Having read the data, transcribe all of it without deviation.
^^^^^^^^^^^^^^^^
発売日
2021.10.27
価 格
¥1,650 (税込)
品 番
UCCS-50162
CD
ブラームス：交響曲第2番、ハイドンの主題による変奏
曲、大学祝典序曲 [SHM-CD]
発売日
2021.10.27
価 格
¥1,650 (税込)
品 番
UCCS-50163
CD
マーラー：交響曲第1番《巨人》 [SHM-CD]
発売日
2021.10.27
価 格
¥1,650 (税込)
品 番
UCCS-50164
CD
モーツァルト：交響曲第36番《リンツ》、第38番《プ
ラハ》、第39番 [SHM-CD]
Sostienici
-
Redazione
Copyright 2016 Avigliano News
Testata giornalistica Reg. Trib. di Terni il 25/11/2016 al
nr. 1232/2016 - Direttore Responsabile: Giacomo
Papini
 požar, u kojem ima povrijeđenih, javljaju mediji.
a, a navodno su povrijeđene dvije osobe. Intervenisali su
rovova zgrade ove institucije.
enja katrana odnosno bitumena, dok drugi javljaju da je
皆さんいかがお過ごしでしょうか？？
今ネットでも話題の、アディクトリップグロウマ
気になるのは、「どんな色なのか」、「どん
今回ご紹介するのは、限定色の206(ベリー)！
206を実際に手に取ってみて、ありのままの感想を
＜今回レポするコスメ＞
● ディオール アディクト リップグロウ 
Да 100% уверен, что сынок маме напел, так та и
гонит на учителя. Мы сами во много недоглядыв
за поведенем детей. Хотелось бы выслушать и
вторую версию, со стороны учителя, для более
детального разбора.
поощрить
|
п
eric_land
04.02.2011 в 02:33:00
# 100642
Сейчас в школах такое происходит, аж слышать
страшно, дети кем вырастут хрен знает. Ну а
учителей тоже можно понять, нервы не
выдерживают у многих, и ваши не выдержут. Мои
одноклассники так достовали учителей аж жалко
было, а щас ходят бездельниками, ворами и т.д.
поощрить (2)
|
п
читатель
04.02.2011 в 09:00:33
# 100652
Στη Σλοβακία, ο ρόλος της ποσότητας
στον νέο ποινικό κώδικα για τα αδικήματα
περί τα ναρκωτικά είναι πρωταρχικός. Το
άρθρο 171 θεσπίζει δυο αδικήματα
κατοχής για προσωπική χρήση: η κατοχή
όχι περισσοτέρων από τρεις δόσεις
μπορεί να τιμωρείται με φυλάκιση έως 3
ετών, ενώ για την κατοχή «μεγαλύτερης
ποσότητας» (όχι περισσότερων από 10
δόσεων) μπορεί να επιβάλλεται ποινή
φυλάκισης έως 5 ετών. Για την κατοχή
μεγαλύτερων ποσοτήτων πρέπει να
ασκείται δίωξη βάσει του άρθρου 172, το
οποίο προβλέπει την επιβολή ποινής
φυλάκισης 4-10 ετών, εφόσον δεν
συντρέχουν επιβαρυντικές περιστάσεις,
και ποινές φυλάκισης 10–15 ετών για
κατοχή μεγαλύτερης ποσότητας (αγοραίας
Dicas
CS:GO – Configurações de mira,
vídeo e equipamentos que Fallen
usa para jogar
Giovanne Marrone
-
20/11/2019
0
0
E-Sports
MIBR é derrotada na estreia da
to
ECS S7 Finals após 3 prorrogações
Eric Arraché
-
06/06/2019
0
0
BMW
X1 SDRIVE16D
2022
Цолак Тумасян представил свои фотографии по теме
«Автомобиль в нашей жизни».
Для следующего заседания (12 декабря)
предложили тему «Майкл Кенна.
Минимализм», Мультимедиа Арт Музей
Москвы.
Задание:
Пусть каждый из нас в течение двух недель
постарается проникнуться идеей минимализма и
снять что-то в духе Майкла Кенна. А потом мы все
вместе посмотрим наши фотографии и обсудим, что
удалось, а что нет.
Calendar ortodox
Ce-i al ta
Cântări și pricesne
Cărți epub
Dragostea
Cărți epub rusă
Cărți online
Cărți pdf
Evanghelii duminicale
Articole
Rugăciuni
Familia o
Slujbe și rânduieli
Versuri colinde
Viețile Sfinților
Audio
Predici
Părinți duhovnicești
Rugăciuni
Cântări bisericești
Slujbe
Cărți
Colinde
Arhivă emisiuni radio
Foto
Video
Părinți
^^^^^^^^^^^^^^^^
- Task output -
発売日
2021.10.27
価 格
¥1,650 (税込)
品 番
UCCS-50162
CD
ブラームス：交響曲第2番、ハイドンの主題による変奏
曲、大学祝典序曲 [SHM-CD]
発売日
2021.10.27
価 格
¥1,650 (税込)
品 番
UCCS-50163
CD
マーラー：交響曲第1番《巨人》 [SHM-CD]
発売日
2021.10.27
価 格
¥1,650 (税込)
品 番
UCCS-50164
CD
モーツァルト：交響曲第36番《リンツ》、第38番《プ
ラハ》、第39番 [SHM-CD]
Sostienici
-
Redazione
Copyright 2016 Avigliano News
Testata giornalistica Reg. Trib. di Terni il 25/11/2016 al
nr. 1232/2016 - Direttore Responsabile: Giacomo
Papini
 požar, u kojem ima povrijeđenih, javljaju mediji.
a, a navodno su povrijeđene dvije osobe. Intervenisali su
rovova zgrade ove institucije.
enja katrana odnosno bitumena, dok drugi javljaju da je
皆さんいかがお過ごしでしょうか？？
今ネットでも話題の、アディクトリップグロウマ
気になるのは、「どんな色なのか」、「どん
今回ご紹介するのは、限定色の206(ベリー)！
206を実際に手に取ってみて、ありのままの感想を
＜今回レポするコスメ＞
● ディオール アディクト リップグロウ 
Да 100% уверен, что сынок маме напел, так та и
гонит на учителя. Мы сами во много недоглядыв
за поведенем детей. Хотелось бы выслушать и
вторую версию, со стороны учителя, для более
детального разбора.
поощрить
|
п
eric_land
04.02.2011 в 02:33:00
# 100642
Сейчас в школах такое происходит, аж слышать
страшно, дети кем вырастут хрен знает. Ну а
учителей тоже можно понять, нервы не
выдерживают у многих, и ваши не выдержут. Мои
одноклассники так достовали учителей аж жалко
было, а щас ходят бездельниками, ворами и т.д.
поощрить (2)
|
п
читатель
04.02.2011 в 09:00:33
# 100652
Στη Σλοβακία, ο ρόλος της ποσότητας
στον νέο ποινικό κώδικα για τα αδικήματα
περί τα ναρκωτικά είναι πρωταρχικός. Το
άρθρο 171 θεσπίζει δυο αδικήματα
κατοχής για προσωπική χρήση: η κατοχή
όχι περισσοτέρων από τρεις δόσεις
μπορεί να τιμωρείται με φυλάκιση έως 3
ετών, ενώ για την κατοχή «μεγαλύτερης
ποσότητας» (όχι περισσότερων από 10
δόσεων) μπορεί να επιβάλλεται ποινή
φυλάκισης έως 5 ετών. Για την κατοχή
μεγαλύτερων ποσοτήτων πρέπει να
ασκείται δίωξη βάσει του άρθρου 172, το
οποίο προβλέπει την επιβολή ποινής
φυλάκισης 4-10 ετών, εφόσον δεν
συντρέχουν επιβαρυντικές περιστάσεις,
και ποινές φυλάκισης 10–15 ετών για
κατοχή μεγαλύτερης ποσότητας (αγοραίας
Dicas
CS:GO – Configurações de mira,
vídeo e equipamentos que Fallen
usa para jogar
Giovanne Marrone
-
20/11/2019
0
0
E-Sports
MIBR é derrotada na estreia da
to
ECS S7 Finals após 3 prorrogações
Eric Arraché
-
06/06/2019
0
0
BMW
X1 SDRIVE16D
2022
Цолак Тумасян представил свои фотографии по теме
«Автомобиль в нашей жизни».
Для следующего заседания (12 декабря)
предложили тему «Майкл Кенна.
Минимализм», Мультимедиа Арт Музей
Москвы.
Задание:
Пусть каждый из нас в течение двух недель
постарается проникнуться идеей минимализма и
снять что-то в духе Майкла Кенна. А потом мы все
вместе посмотрим наши фотографии и обсудим, что
удалось, а что нет.
Calendar ortodox
Ce-i al ta
Cântări și pricesne
Cărți epub
Dragostea
Cărți epub rusă
Cărți online
Cărți pdf
Evanghelii duminicale
Articole
Rugăciuni
Familia o
Slujbe și rânduieli
Versuri colinde
Viețile Sfinților
Audio
Predici
Părinți duhovnicești
Rugăciuni
Cântări bisericești
Slujbe
Cărți
Colinde
Arhivă emisiuni radio
Foto
Video
Părinți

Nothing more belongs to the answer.